- **Problem requirements**
Take the entries below and print, exactly, the stretch from the line containing "സർക്കാരിന് നന്ദി അറിയിച്ച്" through the line containing "Ливо обогатится в", both included.

- **Data extracts**
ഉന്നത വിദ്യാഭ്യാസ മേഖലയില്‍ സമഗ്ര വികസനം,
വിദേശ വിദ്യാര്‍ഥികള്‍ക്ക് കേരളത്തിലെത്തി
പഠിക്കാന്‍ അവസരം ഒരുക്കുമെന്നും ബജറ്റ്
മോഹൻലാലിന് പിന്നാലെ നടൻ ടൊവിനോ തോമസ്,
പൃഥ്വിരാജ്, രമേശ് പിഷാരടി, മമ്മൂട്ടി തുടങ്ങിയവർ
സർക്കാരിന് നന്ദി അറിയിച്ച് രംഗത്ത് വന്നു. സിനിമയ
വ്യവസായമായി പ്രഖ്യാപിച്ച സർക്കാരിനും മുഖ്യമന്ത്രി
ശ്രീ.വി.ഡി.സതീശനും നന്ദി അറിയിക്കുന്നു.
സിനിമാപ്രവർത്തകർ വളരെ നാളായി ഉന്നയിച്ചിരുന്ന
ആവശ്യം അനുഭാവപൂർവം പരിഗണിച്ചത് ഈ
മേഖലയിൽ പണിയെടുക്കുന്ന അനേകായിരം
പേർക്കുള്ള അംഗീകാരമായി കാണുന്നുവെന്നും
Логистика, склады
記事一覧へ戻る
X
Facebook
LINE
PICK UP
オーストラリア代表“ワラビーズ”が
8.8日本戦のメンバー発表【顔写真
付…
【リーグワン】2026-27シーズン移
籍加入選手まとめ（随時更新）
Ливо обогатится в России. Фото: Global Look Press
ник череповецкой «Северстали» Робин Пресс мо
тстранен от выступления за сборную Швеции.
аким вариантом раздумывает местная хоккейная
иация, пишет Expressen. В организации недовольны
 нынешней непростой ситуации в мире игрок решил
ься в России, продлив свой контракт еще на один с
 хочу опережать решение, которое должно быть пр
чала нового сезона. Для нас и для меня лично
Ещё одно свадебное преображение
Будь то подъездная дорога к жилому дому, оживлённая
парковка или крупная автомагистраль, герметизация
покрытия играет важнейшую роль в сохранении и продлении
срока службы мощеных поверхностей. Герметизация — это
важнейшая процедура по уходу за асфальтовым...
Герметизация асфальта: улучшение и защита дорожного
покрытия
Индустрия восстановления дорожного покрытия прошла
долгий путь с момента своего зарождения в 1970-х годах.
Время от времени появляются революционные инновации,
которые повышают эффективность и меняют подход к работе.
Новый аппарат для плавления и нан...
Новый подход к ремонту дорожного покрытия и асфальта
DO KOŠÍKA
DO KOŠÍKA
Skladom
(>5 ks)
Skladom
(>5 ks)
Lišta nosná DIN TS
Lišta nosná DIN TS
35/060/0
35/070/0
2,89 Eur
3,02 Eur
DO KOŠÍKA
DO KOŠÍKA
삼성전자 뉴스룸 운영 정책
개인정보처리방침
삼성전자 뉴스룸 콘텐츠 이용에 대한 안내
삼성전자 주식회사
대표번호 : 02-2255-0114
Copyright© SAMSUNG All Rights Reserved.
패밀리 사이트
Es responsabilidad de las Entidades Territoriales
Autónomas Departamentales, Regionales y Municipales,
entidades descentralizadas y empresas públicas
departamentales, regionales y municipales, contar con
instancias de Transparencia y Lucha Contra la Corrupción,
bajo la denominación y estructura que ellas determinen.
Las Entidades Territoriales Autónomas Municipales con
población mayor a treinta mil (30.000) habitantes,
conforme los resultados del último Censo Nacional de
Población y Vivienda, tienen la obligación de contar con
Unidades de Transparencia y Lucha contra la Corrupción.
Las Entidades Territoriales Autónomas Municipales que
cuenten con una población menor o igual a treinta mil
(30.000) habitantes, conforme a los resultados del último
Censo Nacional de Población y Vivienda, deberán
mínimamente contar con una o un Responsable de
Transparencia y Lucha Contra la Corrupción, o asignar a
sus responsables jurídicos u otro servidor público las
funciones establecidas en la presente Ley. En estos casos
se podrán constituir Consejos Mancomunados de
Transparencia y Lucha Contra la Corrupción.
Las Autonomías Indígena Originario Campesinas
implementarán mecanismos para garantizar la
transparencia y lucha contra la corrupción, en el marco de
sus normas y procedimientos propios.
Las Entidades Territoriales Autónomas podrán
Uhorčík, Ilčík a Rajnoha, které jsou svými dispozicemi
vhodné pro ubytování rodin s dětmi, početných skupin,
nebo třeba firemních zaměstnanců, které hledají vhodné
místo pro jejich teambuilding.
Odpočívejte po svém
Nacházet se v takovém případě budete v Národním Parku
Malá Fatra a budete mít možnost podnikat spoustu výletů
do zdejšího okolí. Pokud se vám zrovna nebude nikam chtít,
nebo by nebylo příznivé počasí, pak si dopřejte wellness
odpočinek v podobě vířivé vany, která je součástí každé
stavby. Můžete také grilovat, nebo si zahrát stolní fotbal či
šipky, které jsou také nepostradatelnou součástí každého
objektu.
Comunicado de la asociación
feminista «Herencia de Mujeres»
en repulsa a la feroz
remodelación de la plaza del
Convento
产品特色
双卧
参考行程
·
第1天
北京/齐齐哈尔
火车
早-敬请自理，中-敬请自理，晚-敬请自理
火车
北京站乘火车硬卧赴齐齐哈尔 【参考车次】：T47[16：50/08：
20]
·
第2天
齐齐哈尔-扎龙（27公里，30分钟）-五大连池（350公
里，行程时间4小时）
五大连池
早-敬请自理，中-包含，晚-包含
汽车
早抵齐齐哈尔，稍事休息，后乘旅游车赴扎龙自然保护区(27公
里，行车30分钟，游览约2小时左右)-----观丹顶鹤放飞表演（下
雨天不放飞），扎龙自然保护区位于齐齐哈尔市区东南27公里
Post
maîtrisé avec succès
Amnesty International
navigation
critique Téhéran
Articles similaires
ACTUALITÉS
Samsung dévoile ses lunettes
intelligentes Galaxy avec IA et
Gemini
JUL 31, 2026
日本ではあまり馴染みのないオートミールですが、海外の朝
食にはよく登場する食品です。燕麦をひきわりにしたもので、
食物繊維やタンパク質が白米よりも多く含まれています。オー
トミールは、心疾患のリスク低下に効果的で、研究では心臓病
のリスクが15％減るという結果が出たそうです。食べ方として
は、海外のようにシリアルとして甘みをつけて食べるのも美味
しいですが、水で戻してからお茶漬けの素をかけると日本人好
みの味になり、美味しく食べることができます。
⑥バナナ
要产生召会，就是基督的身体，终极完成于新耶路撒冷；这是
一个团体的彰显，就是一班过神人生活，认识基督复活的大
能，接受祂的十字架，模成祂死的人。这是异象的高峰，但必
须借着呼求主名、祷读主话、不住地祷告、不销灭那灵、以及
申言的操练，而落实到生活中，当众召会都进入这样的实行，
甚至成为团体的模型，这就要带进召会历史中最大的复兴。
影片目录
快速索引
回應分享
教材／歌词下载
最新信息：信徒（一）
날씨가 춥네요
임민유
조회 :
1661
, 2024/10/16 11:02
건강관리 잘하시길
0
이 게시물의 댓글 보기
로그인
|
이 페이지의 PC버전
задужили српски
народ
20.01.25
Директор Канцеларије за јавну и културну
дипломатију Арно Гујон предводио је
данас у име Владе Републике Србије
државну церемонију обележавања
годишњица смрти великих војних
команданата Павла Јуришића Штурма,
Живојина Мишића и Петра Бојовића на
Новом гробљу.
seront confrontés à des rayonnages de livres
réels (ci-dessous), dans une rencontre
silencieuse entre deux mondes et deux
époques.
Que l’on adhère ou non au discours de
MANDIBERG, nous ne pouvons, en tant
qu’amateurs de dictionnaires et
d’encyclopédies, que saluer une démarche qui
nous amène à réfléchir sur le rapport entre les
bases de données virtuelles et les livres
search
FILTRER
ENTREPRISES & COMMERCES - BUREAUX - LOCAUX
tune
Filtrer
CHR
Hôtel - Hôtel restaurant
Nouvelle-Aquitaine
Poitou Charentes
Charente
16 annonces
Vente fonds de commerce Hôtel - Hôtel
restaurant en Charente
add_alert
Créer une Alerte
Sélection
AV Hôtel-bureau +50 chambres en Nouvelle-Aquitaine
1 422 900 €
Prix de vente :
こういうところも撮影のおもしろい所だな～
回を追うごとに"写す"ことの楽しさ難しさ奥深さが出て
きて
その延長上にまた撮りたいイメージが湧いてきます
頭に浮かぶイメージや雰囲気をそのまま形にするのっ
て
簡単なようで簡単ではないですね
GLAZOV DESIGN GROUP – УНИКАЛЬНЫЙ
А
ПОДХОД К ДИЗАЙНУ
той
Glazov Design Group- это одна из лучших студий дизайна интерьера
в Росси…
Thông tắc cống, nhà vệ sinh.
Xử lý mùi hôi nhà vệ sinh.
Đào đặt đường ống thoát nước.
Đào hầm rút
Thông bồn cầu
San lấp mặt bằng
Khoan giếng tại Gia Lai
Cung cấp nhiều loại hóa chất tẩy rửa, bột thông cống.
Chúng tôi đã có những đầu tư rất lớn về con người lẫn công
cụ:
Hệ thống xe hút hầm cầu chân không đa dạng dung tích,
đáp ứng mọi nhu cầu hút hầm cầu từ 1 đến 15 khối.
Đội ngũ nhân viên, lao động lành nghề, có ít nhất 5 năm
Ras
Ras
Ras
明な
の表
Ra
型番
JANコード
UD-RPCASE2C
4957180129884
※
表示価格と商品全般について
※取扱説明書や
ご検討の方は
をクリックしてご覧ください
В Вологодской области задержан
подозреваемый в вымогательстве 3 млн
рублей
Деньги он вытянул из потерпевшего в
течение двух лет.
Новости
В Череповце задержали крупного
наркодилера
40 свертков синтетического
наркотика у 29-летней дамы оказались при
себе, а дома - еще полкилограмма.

- **Answer box**
സർക്കാരിന് നന്ദി അറിയിച്ച് രംഗത്ത് വന്നു. സിനിമയ
വ്യവസായമായി പ്രഖ്യാപിച്ച സർക്കാരിനും മുഖ്യമന്ത്രി
ശ്രീ.വി.ഡി.സതീശനും നന്ദി അറിയിക്കുന്നു.
സിനിമാപ്രവർത്തകർ വളരെ നാളായി ഉന്നയിച്ചിരുന്ന
ആവശ്യം അനുഭാവപൂർവം പരിഗണിച്ചത് ഈ
മേഖലയിൽ പണിയെടുക്കുന്ന അനേകായിരം
പേർക്കുള്ള അംഗീകാരമായി കാണുന്നുവെന്നും
Логистика, склады
記事一覧へ戻る
X
Facebook
LINE
PICK UP
オーストラリア代表“ワラビーズ”が
8.8日本戦のメンバー発表【顔写真
付…
【リーグワン】2026-27シーズン移
籍加入選手まとめ（随時更新）
Ливо обогатится в России. Фото: Global Look Press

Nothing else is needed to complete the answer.